Financial Express, 2nd October 2012
The Financial Sector Legislative Reforms Commission was set up to review, simplify and rewrite the legislations affecting financial markets in India. It has been asked to make legislations to bring them in tune with the changing financial landscape in India and the world. The commission, headed by former Supreme Court Judge Justice Srikrishna, has been deliberating since April 2011, and consulting with a spectrum of experts and stakeholders in the financial sector and regulators.
The commission has just released an approach paper available on its website. The paper outlines its strategy and the recommendations it is thinking of making in its report to be submitted by end March 2013. The approach emphasises the objectives of regulation, the rule-making process, and discusses a change in India’s financial regulatory architecture.
In the 2000s, through a number of government committee reports such as the Raghuram Rajan and the Percy Mistry reports which highlighted problems in the Indian financial sector, a slow consensus was seen to be developing in support of reforms. As India grows, the needs of the economy for finance increases. Households and firms, especially small firms, do not have access to finance. Until now, the approach in Indian finance has been to give permissions for some products or markets. The rest of the financial products and markets for which no explicit permission is given, are banned. This approach has restricted innovation in financial markets.

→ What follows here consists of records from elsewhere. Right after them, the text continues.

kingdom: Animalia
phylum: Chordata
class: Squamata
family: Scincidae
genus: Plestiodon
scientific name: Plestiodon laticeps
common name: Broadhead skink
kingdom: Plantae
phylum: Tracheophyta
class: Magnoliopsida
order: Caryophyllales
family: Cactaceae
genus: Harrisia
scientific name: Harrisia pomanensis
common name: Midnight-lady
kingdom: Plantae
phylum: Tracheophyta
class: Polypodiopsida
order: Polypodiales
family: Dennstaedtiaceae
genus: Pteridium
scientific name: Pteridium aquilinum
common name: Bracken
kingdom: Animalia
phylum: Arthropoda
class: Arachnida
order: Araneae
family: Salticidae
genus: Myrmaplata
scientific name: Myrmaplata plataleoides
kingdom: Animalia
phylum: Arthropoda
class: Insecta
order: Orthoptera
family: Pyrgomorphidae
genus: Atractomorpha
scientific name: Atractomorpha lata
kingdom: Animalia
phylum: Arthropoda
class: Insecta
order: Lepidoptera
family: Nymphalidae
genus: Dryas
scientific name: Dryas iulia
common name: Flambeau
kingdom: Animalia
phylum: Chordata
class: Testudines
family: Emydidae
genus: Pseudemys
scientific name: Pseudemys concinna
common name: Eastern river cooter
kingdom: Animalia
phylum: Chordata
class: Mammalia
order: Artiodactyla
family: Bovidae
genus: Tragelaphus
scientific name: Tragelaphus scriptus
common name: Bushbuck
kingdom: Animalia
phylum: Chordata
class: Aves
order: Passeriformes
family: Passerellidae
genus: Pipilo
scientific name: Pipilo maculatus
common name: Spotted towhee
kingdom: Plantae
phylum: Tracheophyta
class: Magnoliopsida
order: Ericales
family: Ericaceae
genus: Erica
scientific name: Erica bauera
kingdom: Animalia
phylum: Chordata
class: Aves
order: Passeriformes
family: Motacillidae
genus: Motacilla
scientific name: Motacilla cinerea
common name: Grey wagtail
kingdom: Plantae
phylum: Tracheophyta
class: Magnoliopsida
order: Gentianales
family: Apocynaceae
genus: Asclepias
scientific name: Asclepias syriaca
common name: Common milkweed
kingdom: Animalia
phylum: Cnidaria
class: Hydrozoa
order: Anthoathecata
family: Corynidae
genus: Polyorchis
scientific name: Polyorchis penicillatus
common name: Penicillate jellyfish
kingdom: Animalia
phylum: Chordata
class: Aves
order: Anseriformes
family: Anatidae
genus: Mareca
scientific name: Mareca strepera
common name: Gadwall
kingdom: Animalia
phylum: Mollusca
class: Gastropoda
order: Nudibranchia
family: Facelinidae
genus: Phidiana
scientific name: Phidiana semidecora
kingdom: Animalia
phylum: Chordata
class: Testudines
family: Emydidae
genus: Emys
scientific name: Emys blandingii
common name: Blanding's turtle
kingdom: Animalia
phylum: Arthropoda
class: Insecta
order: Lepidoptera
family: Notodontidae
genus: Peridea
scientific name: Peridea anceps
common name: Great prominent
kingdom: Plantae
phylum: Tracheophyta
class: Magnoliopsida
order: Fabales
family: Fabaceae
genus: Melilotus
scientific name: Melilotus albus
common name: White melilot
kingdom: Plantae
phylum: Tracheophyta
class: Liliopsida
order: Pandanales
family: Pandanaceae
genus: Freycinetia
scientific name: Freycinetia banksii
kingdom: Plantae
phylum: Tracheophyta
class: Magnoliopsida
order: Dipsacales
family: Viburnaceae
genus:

The modern approach to financial regulation, in many advanced economies such as Australia and Canada, which have undertaken financial sector reform in recent decades and which were resilient during the crisis, is one which allows greater innovation, and yet addresses issues of market failure in finance, emphasises the objectives of regulation. It emphasises that the objective of regulation is to protect consumers. Protecting consumers can be achieved by creating a system in which it is difficult to cheat them, indulge in unfair practices, or sell them unsuitable products. If this is the objective of the regulator, and he is empowered with instruments to ensure it, he does not prevent innovation as long as the financial firm is not engaged in such practices which violate these objectives. This envisages that the regulator’s objectives are clearly defined, his powers are clearly enumerated and that his decisions are appealable.
With the objective of protecting consumers, the financial regulator must reduce the probability of failure of financial firms. Here, the regulator must not prevent failure completely. Weak firms should fail, so that labour and capital is freed up. However, firm failure must be done with a minimum cost to consumers or to the taxpayer. It should be the shareholder who pays since he took the risks. The FSLRC envisages creation of a new resolution agency for smooth firm resolution, before a firm goes bankrupt. Such agencies, in other countries, try to sell off weak firms before they fail.
With a view to protecting consumers and improving microprudential regulation of financial firms, the FSLRC has discussed a consumer protection law and a microprudential law which would outline the basic principles on the basis of which regulators would write regulations. Laws may be separated from agencies that enforce these laws. A law can be administered by one agency or many agencies. The same law, such as a consumer protection law, can be enforced by a number of agencies, each in its field. The question of regulatory architecture—a separate banking regulator, or one banking and one non-banking regulator, or indeed one consumer protection agency (as in Australia) and one unified non-sectoral regulator—can be decided by a separate regulatory architecture law.
A crucial element of the FSLRC approach is an emphasis on the governance of regulation. Regulators will be given independence under the law through the selection process, and mechanisms that determine the relationship between government and regulators. But they will be accountable. Accountability will be ensured through clear, well-defined objectives, avoiding conflicting objectives, a well-structured rule-making process involving a clear reference to the objective of the regulation being in sync with that of the law and to the appeals mechanism (through a newly created non-sectoral Financial Sector Appellate Tribunal that subsumes the present Securities Appellate Tribunal).
Questions of policy such as public sector ownership are left to politicians. But the law will require regulation to be ownership neutral: public, private, cooperative or foreign financial institutions, once registered and regulated in India, will face the same laws and regulation. The path to capital account convertibility is, of course, not a matter of law. It is policy. But law will ensure that regulations made under the capital controls law are subject to the same rule of law, procedures and appeals as all other financial sector law.
The commission has invited comments on its approach paper. These comments will be inputs into further discussions and decisions that are to be made.